On Earth, the development of technology demanded easy access to open-air combustion—a process in which something is burned by combining a fuel and an oxidant, usually oxygen, the statement elaborated. From cooking to making materials to constructing homes, combustion is the crux of modern society. The findings of the study were published in the journal Nature Astronomy.
The controlled use of fire and metallurgical advancements were possible when oxygen levels in the atmosphere reached or exceeded 18. Hence, this could mean that planets with significant oxygen concentrations will be capable of developing advanced technospheres, and, therefore, they might leave behind technosignatures.
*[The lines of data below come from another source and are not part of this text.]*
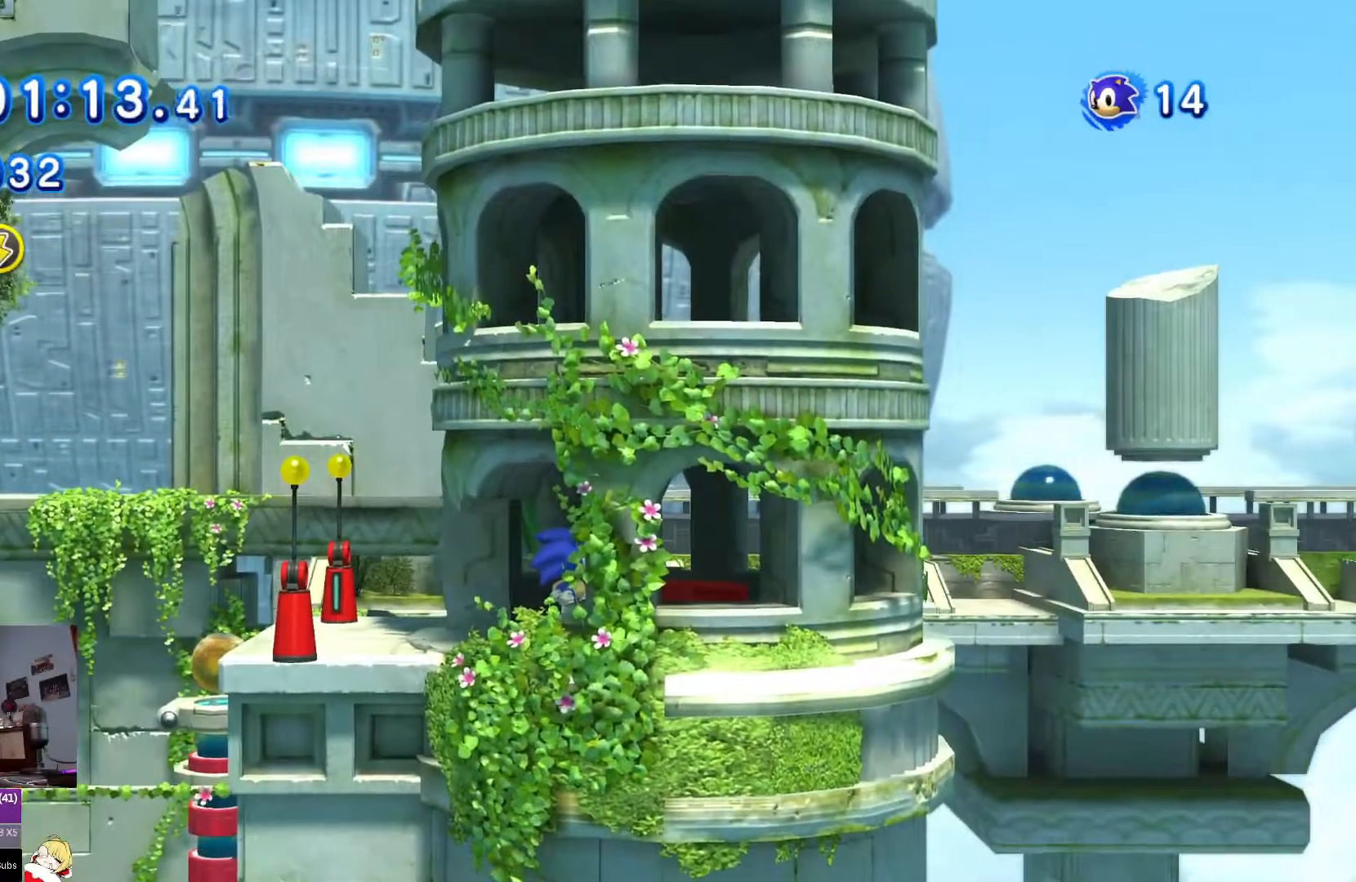
{"buttons": ["DPAD_LEFT"], "left_stick": "center", "right_stick": "center", "events": [[167, "DPAD_LEFT", "down"]]}
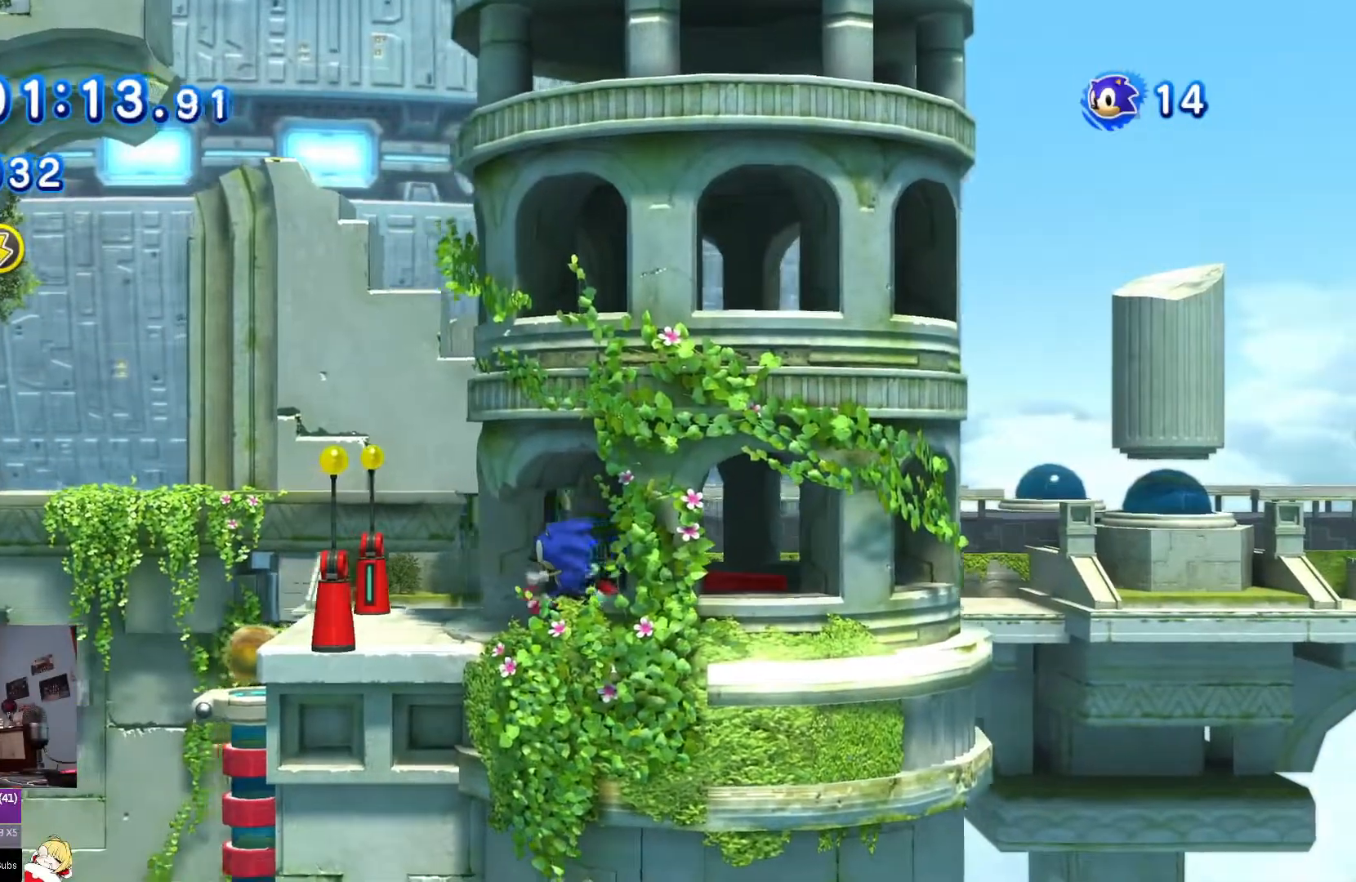
{"buttons": ["DPAD_DOWN"], "left_stick": "center", "right_stick": "center", "events": [[33, "DPAD_LEFT", "up"], [100, "START", "down"], [250, "START", "up"], [484, "DPAD_DOWN", "down"]]}
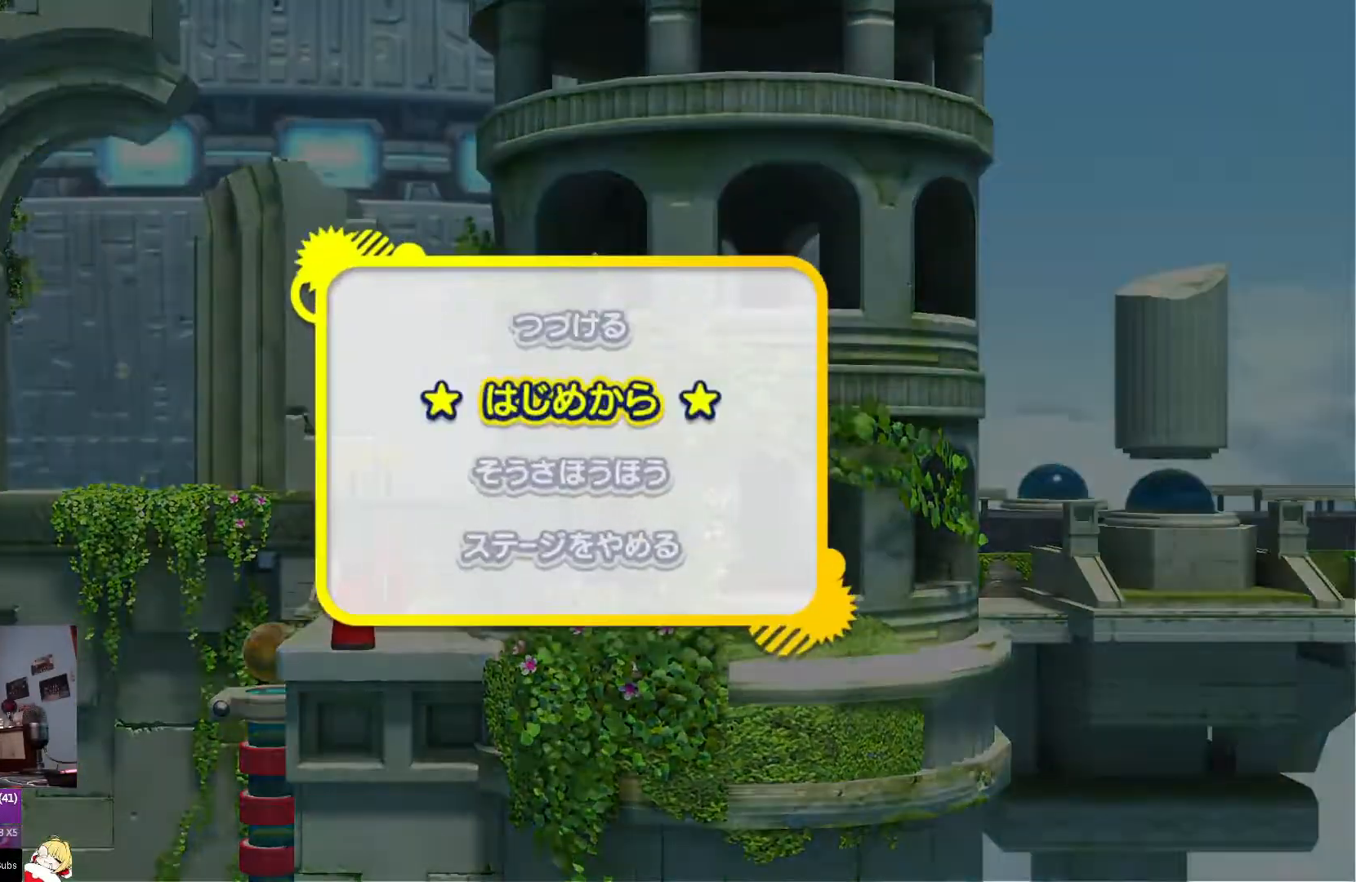
{"buttons": [], "left_stick": "center", "right_stick": "center", "events": [[100, "DPAD_DOWN", "up"], [166, "CROSS", "down"], [300, "CROSS", "up"]]}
“You might be able to get biology—you might even be able to get intelligent creatures—in a world that doesn’t have oxygen," study author Adam Frank said in the statement. However, without a source of fire, there is no way to develop higher technology because higher technology requires fuel and melting, he added.
To mark this, the researchers have come up with the term ‘oxygen bottleneck,’ which refers to the threshold that separates planets capable of fostering technological civilizations from those that cannot. “You can have everything else work out, but if you don’t have oxygen in the atmosphere, you’re not going to have a technological species," Frank added in the statement.
Hence, the researchers suggest that planets with high oxygen levels should be prioritised because it could be a major clue in finding potential technosignatures.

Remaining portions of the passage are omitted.